• _WHAT TO PRODUCE_
Only the stretch of the listing below that runs from the line with "and click on" through the line with "filter='-' data='@alignmentVar' constantSiteWeights='713758" is to be printed, exactly and with both ends.

_ _ _

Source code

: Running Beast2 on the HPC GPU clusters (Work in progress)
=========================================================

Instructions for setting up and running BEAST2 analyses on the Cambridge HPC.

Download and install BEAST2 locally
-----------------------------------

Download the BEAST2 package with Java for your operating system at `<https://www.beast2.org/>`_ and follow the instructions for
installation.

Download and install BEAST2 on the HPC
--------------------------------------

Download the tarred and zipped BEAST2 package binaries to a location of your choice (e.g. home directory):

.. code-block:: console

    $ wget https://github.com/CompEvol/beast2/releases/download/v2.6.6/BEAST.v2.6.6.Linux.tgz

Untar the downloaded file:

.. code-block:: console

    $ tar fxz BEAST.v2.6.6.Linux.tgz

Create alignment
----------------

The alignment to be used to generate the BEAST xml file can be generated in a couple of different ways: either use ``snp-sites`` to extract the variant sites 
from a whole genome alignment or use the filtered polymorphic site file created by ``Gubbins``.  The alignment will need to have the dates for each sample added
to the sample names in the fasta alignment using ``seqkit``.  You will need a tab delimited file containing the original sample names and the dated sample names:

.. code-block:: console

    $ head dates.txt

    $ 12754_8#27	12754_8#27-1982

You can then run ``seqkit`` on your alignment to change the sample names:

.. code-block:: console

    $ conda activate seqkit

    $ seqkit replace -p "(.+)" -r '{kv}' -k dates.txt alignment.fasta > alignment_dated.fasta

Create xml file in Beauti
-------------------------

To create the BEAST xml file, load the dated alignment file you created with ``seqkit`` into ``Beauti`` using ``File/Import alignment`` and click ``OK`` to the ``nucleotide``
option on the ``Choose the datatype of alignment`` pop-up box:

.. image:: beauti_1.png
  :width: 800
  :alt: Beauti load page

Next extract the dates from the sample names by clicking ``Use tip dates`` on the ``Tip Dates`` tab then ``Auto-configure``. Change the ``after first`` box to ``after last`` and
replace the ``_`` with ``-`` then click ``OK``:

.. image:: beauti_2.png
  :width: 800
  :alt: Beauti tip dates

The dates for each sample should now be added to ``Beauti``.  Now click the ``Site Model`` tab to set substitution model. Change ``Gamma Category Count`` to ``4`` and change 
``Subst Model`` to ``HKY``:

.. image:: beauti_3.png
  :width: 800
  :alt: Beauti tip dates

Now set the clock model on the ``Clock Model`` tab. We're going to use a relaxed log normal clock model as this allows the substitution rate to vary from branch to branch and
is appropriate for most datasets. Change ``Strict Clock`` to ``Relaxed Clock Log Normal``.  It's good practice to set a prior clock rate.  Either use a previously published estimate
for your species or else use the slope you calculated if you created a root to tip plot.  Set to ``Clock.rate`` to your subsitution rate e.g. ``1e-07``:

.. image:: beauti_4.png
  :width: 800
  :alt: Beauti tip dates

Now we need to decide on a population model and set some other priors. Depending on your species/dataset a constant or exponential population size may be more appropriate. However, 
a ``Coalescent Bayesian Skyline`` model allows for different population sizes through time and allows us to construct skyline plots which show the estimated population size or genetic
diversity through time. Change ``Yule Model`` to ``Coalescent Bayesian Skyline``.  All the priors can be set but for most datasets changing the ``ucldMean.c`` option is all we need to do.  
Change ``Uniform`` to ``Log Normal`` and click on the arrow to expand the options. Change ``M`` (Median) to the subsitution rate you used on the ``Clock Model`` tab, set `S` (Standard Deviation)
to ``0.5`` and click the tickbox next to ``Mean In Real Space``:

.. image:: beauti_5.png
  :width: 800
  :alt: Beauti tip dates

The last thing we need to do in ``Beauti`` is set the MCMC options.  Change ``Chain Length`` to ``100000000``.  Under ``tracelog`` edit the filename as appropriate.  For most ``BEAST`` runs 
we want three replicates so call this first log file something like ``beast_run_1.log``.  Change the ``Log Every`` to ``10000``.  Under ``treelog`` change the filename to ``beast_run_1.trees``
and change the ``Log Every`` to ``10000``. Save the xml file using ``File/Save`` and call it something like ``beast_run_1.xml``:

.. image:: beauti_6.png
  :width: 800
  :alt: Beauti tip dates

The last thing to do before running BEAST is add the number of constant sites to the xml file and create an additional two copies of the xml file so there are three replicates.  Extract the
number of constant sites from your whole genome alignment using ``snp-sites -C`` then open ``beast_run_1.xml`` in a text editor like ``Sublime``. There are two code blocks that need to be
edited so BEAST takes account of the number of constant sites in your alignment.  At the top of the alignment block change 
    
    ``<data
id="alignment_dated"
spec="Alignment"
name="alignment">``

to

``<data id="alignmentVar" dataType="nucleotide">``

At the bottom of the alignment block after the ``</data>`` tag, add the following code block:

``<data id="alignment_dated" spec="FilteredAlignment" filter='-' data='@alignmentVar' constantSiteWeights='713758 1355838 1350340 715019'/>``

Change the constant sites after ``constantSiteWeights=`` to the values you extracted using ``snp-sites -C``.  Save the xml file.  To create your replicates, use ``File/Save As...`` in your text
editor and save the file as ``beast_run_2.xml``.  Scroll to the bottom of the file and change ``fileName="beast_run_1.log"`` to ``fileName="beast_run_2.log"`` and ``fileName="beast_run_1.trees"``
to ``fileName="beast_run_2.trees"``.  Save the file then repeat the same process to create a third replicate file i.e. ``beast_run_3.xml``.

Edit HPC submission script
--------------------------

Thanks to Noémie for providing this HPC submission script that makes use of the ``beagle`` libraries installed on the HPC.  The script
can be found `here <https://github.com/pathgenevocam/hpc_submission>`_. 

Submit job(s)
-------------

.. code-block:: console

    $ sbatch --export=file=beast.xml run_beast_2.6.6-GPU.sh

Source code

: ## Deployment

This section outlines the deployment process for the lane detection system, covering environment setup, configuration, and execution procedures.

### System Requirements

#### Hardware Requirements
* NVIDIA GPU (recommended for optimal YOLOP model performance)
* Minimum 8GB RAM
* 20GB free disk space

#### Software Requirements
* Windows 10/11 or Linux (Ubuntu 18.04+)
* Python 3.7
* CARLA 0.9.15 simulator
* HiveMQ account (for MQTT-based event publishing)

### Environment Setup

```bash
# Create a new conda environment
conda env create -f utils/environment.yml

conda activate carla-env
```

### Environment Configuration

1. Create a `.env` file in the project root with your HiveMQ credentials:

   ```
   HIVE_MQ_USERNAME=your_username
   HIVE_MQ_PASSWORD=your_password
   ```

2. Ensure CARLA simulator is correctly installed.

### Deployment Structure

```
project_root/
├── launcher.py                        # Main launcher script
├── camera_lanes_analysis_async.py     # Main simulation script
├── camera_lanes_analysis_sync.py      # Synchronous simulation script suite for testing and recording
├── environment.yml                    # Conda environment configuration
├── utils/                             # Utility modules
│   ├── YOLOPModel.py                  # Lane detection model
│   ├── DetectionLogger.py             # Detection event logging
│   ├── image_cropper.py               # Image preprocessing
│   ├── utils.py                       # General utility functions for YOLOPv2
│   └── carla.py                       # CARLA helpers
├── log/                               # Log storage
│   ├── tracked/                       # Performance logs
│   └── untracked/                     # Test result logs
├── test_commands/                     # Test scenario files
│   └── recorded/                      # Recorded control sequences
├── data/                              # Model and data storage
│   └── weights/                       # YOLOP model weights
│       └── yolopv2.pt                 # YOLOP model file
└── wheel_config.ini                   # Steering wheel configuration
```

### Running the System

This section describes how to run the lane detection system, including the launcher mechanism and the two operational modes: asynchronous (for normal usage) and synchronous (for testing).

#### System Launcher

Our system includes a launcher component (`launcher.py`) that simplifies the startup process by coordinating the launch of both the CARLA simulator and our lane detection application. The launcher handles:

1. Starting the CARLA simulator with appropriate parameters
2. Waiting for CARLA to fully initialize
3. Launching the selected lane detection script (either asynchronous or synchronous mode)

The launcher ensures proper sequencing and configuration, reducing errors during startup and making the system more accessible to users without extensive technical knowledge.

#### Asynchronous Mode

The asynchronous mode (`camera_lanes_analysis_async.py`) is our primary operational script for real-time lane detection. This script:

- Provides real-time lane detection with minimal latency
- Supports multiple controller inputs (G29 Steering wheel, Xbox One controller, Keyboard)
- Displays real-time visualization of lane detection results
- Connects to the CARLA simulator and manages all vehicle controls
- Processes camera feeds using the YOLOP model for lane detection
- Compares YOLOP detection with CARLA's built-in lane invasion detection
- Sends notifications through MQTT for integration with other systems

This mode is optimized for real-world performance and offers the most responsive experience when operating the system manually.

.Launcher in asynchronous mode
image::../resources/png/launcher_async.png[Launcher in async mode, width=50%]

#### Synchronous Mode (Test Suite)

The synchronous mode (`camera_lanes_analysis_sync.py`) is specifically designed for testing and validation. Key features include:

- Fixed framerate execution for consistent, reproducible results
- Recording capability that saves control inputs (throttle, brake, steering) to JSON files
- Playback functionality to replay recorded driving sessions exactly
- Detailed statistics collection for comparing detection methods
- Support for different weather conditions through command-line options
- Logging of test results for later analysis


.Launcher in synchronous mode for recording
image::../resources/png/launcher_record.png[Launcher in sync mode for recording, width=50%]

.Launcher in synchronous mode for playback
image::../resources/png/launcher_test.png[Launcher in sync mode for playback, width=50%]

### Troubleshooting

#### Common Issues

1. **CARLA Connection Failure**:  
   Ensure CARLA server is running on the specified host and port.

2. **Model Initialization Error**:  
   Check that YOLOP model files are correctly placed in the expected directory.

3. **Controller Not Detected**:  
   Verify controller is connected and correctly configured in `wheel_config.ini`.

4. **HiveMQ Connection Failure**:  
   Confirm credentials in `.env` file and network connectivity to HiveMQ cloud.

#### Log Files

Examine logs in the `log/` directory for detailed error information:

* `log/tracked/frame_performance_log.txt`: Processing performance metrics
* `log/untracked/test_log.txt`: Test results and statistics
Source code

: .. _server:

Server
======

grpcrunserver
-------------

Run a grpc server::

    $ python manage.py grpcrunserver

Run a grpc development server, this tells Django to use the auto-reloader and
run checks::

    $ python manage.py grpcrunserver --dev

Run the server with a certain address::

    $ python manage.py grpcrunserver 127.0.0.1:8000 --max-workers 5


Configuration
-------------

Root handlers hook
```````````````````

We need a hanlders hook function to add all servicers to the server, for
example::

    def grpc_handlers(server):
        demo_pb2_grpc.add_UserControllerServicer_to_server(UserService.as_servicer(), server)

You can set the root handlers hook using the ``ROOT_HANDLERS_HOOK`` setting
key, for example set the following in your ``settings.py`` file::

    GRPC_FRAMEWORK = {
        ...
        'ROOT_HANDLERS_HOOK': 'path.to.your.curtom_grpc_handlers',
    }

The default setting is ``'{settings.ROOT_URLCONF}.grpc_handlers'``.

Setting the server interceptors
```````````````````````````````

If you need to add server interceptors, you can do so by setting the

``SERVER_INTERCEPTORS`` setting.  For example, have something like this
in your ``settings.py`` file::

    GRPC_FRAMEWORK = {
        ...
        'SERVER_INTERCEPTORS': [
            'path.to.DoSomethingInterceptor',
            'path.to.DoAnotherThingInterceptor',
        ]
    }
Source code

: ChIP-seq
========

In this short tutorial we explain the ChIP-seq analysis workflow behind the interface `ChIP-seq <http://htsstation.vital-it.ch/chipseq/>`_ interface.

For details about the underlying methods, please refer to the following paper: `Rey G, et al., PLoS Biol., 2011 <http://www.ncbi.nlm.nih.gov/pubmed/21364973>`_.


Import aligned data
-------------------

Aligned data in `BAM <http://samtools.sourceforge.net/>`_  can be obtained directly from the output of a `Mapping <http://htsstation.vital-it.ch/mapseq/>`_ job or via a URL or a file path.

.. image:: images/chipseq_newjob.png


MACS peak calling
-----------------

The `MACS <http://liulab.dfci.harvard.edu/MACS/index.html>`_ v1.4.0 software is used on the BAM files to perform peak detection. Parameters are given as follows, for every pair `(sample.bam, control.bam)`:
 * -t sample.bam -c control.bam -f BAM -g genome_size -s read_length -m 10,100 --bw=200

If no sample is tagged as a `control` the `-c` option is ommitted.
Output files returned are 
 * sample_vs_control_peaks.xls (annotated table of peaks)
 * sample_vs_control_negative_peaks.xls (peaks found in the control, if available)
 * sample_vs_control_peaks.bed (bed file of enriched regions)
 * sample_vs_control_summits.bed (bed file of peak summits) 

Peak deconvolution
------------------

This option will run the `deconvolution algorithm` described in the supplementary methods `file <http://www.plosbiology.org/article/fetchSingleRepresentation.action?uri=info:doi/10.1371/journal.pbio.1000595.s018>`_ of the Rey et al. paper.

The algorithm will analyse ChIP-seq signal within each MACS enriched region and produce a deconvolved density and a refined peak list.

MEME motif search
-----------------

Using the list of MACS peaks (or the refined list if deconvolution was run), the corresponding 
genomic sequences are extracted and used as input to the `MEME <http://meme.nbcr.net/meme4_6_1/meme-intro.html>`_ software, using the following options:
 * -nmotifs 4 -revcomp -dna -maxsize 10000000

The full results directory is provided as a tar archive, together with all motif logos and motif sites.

_ _ _

• _EXERCISE OUTPUT_
Change ``Uniform`` to ``Log Normal`` and click on the arrow to expand the options. Change ``M`` (Median) to the subsitution rate you used on the ``Clock Model`` tab, set `S` (Standard Deviation)
to ``0.5`` and click the tickbox next to ``Mean In Real Space``:

.. image:: beauti_5.png
  :width: 800
  :alt: Beauti tip dates

The last thing we need to do in ``Beauti`` is set the MCMC options.  Change ``Chain Length`` to ``100000000``.  Under ``tracelog`` edit the filename as appropriate.  For most ``BEAST`` runs 
we want three replicates so call this first log file something like ``beast_run_1.log``.  Change the ``Log Every`` to ``10000``.  Under ``treelog`` change the filename to ``beast_run_1.trees``
and change the ``Log Every`` to ``10000``. Save the xml file using ``File/Save`` and call it something like ``beast_run_1.xml``:

.. image:: beauti_6.png
  :width: 800
  :alt: Beauti tip dates

The last thing to do before running BEAST is add the number of constant sites to the xml file and create an additional two copies of the xml file so there are three replicates.  Extract the
number of constant sites from your whole genome alignment using ``snp-sites -C`` then open ``beast_run_1.xml`` in a text editor like ``Sublime``. There are two code blocks that need to be
edited so BEAST takes account of the number of constant sites in your alignment.  At the top of the alignment block change 
    
    ``<data
id="alignment_dated"
spec="Alignment"
name="alignment">``

to

``<data id="alignmentVar" dataType="nucleotide">``

At the bottom of the alignment block after the ``</data>`` tag, add the following code block:

``<data id="alignment_dated" spec="FilteredAlignment" filter='-' data='@alignmentVar' constantSiteWeights='713758 1355838 1350340 715019'/>``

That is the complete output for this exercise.